Amys laughed sharply. “I doubt that very much.” She returned to her seat, set the glass down on a small end table, and grabbed the bottle out of Grif’s hand. “He’s a crime lord. That pays a hell of a lot better than being a spy.” She filled the glass half way, then motioned with the bottle to Grif’s glass, still sitting on the floor.
Grif fumbled absentmindedly for his glass, leaned forward, and placed it on the table.
“But,” Amys said, filling Grif’s glass halfway, “what if Messhik got tired of espionage, and decided to retire into organized crime?”
Grif just stared at her. “What?”
“Drink,” Amys said, and raised her own glass. Grif drank mechanically as he tried to sift through this new idea.

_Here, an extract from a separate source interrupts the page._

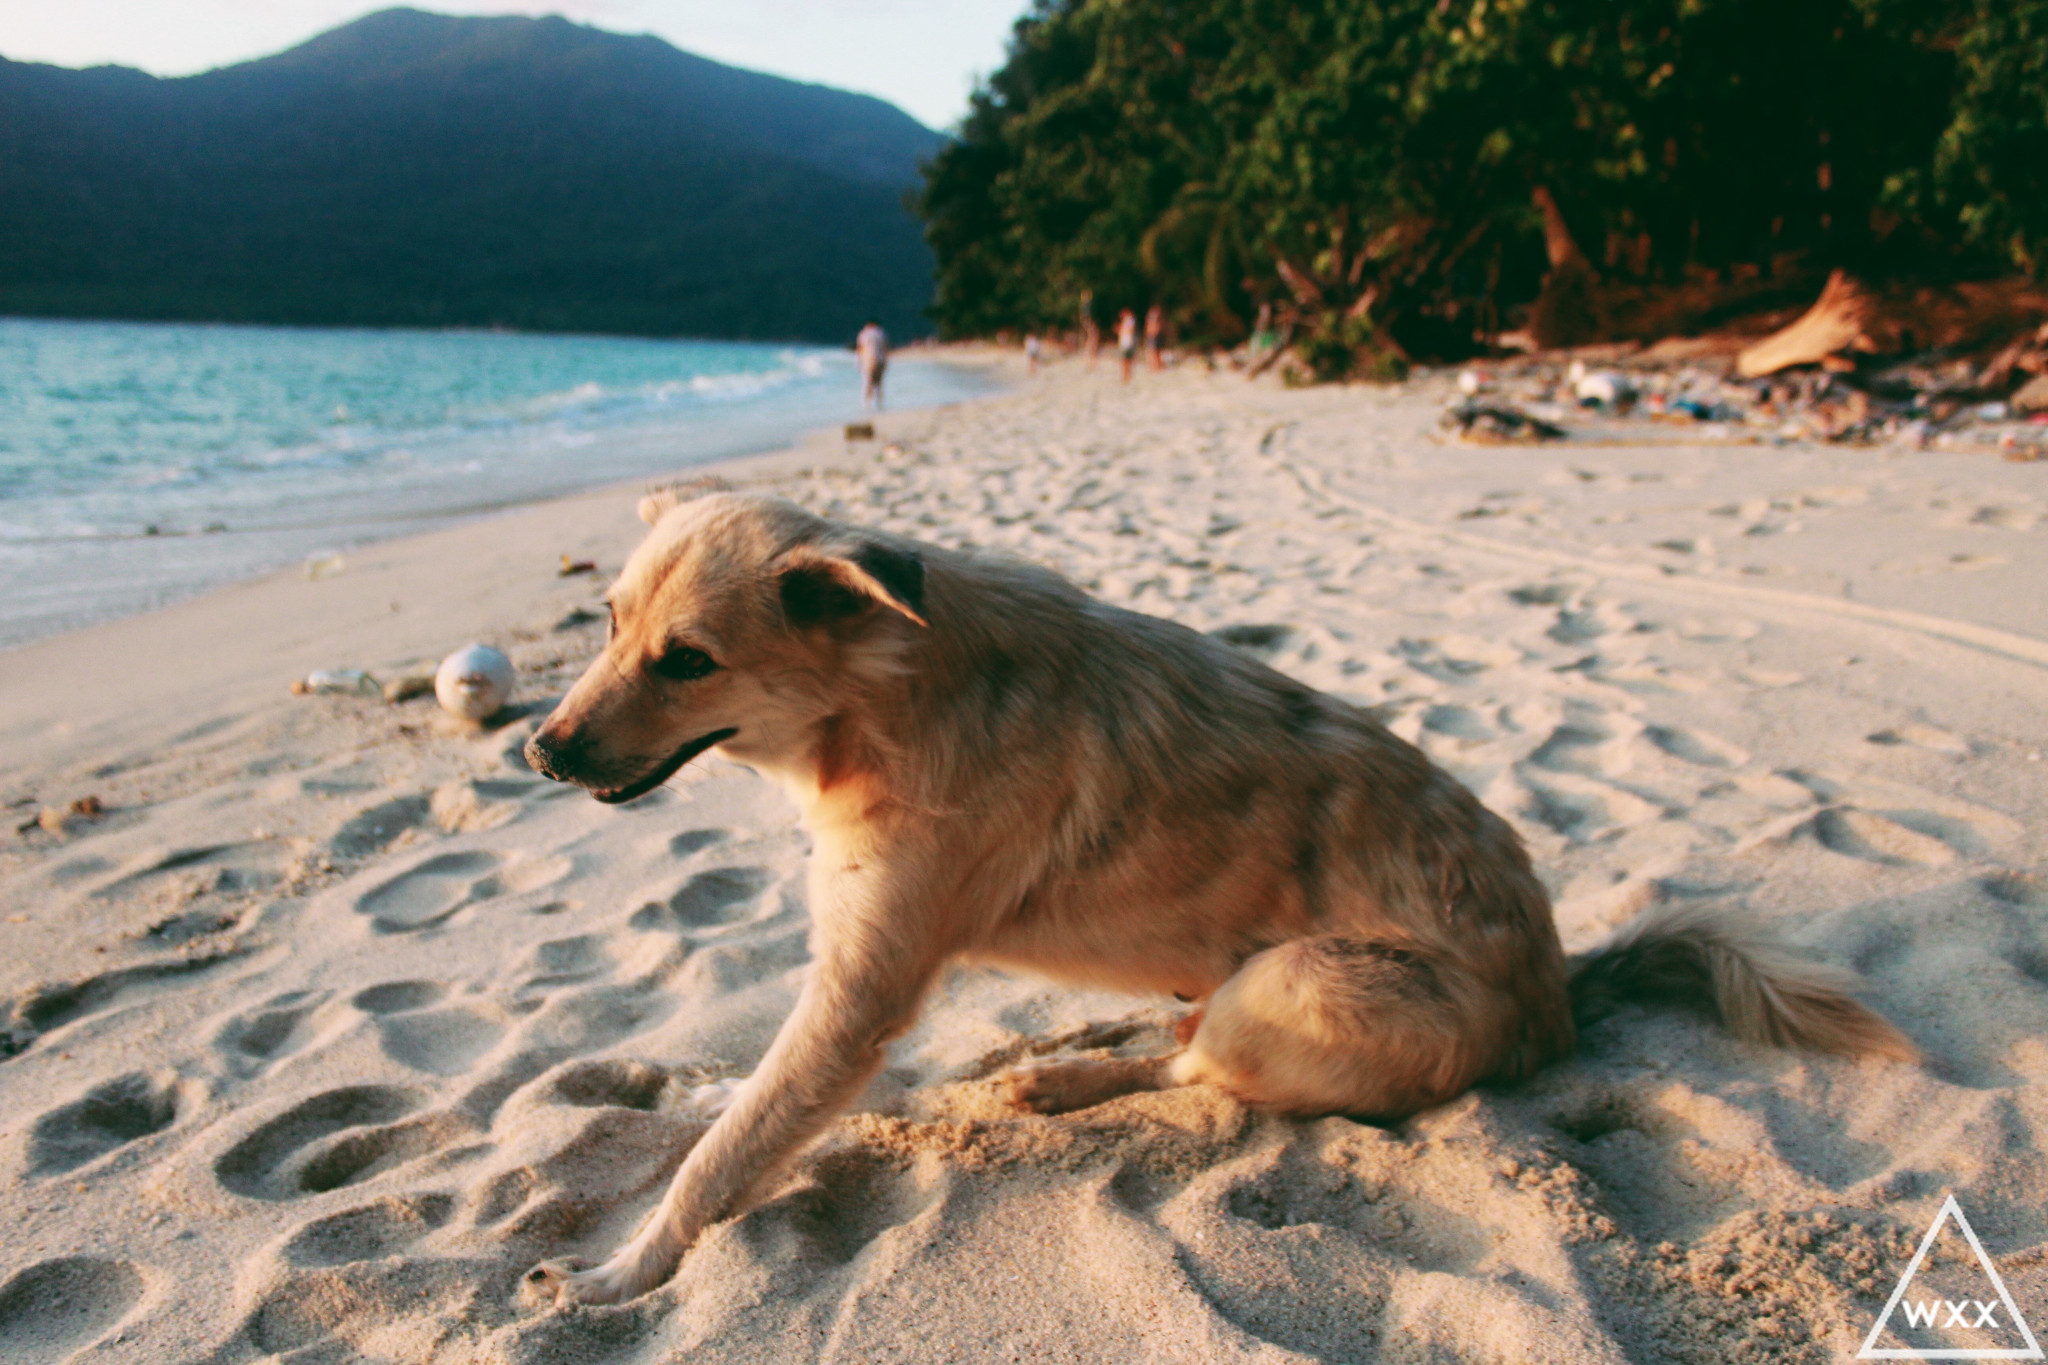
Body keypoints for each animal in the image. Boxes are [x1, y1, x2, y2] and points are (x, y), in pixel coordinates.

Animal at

“I’m pretty sure everyone in the intelligence community knows about everyone else in the intelligence community,” Amys said. “At least, the ones worth knowing. It can’t be too much different from any other community. We don’t know all the smugglers, slavers, or pirates, but we know about the big ones. We know, or at least hear rumors about, the more colorful things they do. So would make sense that Messhik would know about Halge if we assume they have that common background.”
Grif nodded slowly. “Yeah. I guess it would.”
“It would explain something else, too,” Amys said. “Messhik’s operation wasn’t really upended by Baron Tylaris’ assassination. He actually gained some territory after it, if I remember my rumors correctly. Almost as if he’d had some time to prepare.”
Grif shook his head, as if the action alone could clear the feeling of stunned lethargy that had settled over his brain, and forced himself to start thinking again. “Right. That… actually makes sense. If you think about it, working through organized crime is the perfect way for a top secret black ops organization to go.”
“I don’t know if it’s perfect,” Amys said.
“Almost perfect,” Grif insisted. “If I were going to start a black ops organization—no plans, just in case you were wondering—I’d want to set it up as a crime family. That’s what I’d do, most of the time. It’s the perfect cover. It explains why you have people who are highly skilled at doing illegal things. It explains why you occasionally murder people in cold blood. It explains why you routinely dodge the law and bribe officials. And the best part is, you don’t have to bribe people to betray their nation—you just have to bribe them to break the law. People tend to see those as distinctly different things.”
Amys thought it over. “OK, that’d be pretty good cover. So what are you saying? That Messhik is actually working for Halge?”
Grif made a sour face. “Well… no. He didn’t strike me as the kind of guy who took his marching orders from anyone. But if he and Halge have a past, one or the other is going to try to exploit it. Maybe both. Maybe they’ve agreed to mutually use each other since they figure that’s how it’ll work out anyway.”
“Hm.” Amys drained the last of her glass and reached for the bottle again. “So if we run from Messhik…”
“…we might have to factor in running from Halge, too,” Grif finished.
Amys shook her head, sighing as she looked down at the bottle in her hand. “I think we’re going to need a few more of these.”